Belle the link on the word siskin is clickabe. Thry do like pine forest, but they do visit gardens if you get the food right.

1:48 pm  
Blogger Lucy said...

It's a lovely picture (as usual), looks like a kind of abstract illustration to a fairy tale.
A meditational retreat over New year sounds a very good idea, you'd also meet other similarly disposed souls, which could be reassuring in itself.
Wondrful idea to buy thistle seed for birds, but how do they know it's there, and what it is? It's taken us years to even persuade the birds to come and feed here at all.

6:14 pm  
Blogger apprentice said...

I'm amazed that they seem to sus out fresh food supplies. I wonder if they send out scouts like bees?
The bullfinch hasn't been back, unless in the early morning. The siskins gave him a hard time.

I'll no doubt have thistles all over the garden, along with the rogue sunflowers. It is very fine black seed, but not niger.

11:28 pm  
Blogger Colin Will said...

I was in B&Q today getting essentials, and I noticed a thistle feeder, so I bought it. I hope the siskins come - they are regulars in the Cairngorms. Quite aggressive little sods, but cute withal.

7:21 pm  
Blogger Pat said...

Thistle seed: I must try and get some. Whilst we are on thistle did you know that milk thistle is great to combat heavy drinking? Not that I think for a moment you would indulge.
I have toyed with the idea of a meditation retreat over the years and even have a list of them somewhere. I wonder if your friend could be persuaded to tell us, through you, how she found it in practice.
I love the idea of the peace and quiet and the goodness but am nervous of zealots and - forgive me - nutters.

11:09 am  
Blogger apprentice said...

I hope the Siskins show up for you Colin. I've got a gang of them now,
and they really are characters, the goldfinches get mugged!

Pi N meditates as part of a group, http://www.srcm.org/index.jsp
They met to mediate at home too, they have preceptors who lead the mediation, and they arrange retreats at a centre in the Scottish Borders.
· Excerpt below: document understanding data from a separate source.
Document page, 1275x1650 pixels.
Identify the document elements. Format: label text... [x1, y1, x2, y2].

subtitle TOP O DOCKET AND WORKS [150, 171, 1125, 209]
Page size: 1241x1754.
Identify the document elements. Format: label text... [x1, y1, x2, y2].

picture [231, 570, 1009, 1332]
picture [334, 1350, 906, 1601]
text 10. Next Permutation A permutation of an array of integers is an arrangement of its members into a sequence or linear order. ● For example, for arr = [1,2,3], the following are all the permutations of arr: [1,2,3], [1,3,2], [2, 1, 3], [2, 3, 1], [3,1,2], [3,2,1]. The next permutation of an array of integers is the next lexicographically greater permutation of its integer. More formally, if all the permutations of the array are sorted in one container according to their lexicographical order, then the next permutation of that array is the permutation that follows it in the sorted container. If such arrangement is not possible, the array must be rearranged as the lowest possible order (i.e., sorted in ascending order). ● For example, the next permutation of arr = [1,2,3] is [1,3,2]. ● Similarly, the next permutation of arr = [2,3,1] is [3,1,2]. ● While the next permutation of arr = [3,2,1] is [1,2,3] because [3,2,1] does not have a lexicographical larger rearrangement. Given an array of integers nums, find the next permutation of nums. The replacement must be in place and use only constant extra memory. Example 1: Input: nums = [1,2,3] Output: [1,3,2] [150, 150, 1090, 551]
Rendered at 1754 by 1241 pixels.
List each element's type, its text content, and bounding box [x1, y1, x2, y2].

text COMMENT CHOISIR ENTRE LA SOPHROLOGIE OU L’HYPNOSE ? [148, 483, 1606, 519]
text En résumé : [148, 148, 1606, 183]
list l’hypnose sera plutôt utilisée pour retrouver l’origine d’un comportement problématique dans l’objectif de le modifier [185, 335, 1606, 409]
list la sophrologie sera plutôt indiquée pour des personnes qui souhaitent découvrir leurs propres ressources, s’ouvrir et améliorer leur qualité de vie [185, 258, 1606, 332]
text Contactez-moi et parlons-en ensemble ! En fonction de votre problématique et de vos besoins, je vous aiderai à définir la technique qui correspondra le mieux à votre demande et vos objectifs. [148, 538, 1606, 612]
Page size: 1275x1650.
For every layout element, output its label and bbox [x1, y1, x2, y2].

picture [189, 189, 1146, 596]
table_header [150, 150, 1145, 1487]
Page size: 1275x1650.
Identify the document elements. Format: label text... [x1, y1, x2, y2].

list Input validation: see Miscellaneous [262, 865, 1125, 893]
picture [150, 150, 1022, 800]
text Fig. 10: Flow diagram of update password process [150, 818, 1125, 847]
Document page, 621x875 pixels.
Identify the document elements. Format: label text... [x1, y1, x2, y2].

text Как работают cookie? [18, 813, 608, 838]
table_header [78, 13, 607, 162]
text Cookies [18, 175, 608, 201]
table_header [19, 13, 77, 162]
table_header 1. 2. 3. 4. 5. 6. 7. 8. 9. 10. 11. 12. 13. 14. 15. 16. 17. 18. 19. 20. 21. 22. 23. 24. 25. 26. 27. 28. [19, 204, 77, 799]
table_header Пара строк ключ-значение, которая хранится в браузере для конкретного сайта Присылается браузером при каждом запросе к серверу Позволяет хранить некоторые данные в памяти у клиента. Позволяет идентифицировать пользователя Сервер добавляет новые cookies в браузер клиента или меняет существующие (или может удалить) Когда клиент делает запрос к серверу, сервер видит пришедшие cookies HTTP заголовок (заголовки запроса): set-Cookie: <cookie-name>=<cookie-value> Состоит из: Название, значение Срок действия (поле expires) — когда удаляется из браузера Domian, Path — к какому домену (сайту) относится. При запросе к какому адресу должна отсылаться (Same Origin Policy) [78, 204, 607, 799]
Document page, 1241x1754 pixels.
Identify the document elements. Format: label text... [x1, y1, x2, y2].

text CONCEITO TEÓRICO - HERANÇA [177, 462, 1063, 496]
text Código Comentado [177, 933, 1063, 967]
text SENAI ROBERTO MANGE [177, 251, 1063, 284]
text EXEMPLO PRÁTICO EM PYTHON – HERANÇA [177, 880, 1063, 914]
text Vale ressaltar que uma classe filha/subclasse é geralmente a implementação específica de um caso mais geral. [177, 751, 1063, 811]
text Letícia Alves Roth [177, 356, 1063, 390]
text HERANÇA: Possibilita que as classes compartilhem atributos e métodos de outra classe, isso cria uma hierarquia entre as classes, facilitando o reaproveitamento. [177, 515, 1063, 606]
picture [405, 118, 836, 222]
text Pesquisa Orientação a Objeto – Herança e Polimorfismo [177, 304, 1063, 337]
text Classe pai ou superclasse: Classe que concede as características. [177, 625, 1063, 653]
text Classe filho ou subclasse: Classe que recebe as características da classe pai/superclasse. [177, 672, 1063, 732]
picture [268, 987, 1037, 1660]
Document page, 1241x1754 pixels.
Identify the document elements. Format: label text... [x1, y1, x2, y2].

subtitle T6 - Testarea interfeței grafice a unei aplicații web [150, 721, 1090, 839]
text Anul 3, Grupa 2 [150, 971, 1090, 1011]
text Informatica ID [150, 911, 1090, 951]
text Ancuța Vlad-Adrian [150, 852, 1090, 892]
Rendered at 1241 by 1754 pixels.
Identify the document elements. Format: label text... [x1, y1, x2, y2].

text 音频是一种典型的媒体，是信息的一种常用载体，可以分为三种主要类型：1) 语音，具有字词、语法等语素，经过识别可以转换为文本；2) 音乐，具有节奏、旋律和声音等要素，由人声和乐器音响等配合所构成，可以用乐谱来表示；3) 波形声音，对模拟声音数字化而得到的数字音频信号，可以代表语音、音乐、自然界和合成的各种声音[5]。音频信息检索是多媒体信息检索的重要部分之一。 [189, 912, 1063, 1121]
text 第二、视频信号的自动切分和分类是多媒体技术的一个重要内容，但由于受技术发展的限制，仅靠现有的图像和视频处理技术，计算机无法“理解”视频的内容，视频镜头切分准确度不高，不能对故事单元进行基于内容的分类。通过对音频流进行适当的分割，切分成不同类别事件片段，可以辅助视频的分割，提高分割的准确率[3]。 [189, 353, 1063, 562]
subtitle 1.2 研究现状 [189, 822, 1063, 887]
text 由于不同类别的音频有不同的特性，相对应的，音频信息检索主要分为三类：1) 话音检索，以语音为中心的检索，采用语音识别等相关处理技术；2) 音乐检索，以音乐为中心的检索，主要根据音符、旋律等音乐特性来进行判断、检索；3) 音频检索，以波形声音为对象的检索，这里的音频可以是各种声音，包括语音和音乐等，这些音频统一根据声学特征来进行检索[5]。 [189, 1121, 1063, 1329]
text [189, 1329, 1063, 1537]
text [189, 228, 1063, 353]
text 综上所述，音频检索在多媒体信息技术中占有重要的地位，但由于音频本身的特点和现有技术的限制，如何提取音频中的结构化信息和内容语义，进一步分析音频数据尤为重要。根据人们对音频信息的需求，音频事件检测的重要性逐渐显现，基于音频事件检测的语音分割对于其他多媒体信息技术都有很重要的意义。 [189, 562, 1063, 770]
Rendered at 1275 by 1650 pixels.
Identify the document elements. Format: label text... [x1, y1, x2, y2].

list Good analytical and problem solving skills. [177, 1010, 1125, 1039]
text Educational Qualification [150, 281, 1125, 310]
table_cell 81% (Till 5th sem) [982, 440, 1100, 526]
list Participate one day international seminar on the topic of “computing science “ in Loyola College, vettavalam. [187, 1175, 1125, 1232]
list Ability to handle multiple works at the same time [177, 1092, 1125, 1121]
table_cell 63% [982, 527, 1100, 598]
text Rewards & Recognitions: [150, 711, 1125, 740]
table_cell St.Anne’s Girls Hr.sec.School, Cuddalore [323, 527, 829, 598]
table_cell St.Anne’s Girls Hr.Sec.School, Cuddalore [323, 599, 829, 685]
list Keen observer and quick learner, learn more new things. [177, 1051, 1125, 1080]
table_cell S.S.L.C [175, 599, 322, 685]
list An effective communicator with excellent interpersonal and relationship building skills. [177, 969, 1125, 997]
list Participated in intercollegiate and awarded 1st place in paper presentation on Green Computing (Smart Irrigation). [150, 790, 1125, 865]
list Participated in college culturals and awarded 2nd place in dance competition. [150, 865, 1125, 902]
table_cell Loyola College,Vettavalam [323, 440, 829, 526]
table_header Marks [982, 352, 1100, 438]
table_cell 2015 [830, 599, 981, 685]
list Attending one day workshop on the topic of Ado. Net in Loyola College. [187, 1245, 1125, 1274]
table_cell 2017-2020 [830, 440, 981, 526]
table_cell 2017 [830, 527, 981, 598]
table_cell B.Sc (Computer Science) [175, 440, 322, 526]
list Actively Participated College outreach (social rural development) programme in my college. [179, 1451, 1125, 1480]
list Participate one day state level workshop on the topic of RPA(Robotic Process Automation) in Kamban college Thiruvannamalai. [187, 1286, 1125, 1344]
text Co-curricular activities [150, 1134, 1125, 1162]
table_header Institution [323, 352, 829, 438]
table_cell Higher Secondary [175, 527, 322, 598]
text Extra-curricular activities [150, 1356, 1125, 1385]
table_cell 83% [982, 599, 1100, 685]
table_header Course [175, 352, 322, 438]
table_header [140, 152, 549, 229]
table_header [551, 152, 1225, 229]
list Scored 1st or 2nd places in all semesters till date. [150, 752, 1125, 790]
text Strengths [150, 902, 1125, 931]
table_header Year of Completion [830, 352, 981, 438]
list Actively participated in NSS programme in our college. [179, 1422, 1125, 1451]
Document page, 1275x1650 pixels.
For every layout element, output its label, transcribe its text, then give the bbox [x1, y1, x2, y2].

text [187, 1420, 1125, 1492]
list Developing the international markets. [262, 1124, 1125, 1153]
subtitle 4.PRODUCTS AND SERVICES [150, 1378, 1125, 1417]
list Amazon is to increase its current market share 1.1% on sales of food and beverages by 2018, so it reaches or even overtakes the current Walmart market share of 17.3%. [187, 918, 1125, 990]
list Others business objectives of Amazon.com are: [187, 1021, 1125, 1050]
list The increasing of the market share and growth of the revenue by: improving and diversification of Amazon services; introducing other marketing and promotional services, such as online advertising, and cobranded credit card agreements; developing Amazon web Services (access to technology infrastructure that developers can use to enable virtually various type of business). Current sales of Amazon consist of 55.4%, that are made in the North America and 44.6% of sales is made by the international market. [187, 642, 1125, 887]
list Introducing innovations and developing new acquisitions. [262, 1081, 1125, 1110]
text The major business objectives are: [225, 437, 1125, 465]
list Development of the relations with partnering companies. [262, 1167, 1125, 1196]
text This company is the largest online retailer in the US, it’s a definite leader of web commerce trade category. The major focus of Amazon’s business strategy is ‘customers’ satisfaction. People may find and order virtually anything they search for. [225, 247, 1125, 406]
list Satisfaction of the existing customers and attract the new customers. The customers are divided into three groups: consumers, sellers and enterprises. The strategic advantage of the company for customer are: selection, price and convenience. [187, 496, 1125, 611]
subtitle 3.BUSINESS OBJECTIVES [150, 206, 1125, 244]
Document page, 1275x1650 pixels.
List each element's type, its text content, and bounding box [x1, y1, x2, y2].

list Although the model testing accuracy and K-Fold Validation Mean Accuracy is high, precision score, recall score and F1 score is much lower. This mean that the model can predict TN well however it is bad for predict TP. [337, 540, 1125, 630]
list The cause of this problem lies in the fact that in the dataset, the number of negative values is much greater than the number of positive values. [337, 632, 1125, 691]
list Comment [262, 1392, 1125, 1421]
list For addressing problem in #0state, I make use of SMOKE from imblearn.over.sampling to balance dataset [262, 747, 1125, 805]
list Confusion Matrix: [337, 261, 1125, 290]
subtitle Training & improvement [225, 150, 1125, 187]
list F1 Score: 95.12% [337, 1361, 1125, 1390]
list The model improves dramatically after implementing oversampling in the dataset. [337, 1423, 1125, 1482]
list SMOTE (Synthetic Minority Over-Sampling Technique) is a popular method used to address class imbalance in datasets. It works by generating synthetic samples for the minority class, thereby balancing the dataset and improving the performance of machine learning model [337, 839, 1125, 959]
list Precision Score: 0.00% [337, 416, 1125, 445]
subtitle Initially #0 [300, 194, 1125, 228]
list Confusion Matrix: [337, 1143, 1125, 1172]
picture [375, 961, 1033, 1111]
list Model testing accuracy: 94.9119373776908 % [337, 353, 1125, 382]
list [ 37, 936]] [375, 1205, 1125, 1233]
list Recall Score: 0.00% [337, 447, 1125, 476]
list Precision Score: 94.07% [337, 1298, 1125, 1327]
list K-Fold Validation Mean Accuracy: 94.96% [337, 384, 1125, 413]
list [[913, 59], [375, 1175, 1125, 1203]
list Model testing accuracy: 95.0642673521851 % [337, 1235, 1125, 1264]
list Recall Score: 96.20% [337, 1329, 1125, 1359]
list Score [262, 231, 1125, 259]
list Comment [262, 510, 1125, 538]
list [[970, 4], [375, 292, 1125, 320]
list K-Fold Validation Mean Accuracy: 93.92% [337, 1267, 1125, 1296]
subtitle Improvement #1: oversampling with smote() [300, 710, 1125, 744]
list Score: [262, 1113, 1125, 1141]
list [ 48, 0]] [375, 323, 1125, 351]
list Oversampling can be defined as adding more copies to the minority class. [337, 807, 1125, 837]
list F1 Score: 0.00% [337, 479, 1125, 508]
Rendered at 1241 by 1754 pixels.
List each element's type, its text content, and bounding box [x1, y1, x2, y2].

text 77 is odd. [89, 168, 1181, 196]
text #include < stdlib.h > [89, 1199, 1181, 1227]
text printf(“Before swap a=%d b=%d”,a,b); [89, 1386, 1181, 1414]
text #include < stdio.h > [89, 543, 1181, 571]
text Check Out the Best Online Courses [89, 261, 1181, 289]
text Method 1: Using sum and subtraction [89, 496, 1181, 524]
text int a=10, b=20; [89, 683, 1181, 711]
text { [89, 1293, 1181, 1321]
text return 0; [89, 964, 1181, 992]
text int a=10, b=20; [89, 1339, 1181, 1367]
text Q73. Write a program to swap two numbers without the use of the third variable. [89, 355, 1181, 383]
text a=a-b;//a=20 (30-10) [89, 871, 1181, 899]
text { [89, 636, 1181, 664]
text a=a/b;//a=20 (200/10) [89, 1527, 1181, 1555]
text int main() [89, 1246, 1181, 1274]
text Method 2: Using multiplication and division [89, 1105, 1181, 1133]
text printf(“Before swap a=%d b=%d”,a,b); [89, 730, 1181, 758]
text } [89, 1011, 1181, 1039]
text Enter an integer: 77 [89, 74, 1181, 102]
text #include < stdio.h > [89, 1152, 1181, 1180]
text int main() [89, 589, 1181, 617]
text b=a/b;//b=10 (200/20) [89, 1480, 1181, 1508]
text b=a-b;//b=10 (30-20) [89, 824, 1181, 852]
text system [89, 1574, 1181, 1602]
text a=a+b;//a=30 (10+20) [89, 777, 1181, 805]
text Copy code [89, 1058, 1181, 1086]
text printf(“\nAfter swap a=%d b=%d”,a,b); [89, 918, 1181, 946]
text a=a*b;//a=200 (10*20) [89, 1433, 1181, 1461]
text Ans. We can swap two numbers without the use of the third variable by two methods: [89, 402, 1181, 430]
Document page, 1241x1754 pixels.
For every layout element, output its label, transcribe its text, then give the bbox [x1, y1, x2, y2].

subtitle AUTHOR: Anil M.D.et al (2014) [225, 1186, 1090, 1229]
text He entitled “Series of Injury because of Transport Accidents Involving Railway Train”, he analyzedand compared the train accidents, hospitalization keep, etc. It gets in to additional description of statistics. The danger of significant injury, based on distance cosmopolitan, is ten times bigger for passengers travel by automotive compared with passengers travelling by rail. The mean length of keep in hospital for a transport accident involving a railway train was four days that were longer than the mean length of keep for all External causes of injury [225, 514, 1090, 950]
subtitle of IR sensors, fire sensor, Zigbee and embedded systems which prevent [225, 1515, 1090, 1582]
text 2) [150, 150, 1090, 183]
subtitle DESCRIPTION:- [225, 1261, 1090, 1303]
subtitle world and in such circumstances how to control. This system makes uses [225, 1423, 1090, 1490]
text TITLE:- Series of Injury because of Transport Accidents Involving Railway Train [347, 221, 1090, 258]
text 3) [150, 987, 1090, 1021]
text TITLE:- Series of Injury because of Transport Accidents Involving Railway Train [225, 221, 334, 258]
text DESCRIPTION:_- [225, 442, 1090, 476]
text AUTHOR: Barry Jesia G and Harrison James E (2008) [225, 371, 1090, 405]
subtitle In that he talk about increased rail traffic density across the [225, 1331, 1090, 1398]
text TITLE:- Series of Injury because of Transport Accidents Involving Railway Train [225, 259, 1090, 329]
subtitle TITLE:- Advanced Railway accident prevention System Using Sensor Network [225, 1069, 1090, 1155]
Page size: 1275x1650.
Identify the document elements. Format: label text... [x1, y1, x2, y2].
The movement has an ashram in Denmark, and others worldwide.

I'm afraid I'm just not good at letting go to that degree, nor am I very clubable. But some people seem to get a lot from it, including amazing energy and stamina.

12:04 pm  
Blogger f:lux said...

The thistle seed is a really good tip - can you get it at garden centres?

12:17 pm  
Blogger Colin Will said...

Thistle seed feeder has emptied itself overnight in the storm. I'm going to have a rare crop of the stuff this year. I must put it in a more sheltered spot before I refill it. I got the seed in B&Q by the way.
One greenhouse panel blown out, but (a) it's polycarbonate so it didn't break, and (b) it didn't blow very far. Wild weather though.

12:16 pm  
Blogger apprentice said...

Mine emptied too, the birds are on the ground hoovering it up.
The design if the feeder isn't great.

I'm leaving off redfilling it until the wind drop. I hardly slept, at one point I thought the trees over the road would take off!
No sign of any slates being down though, which is good news.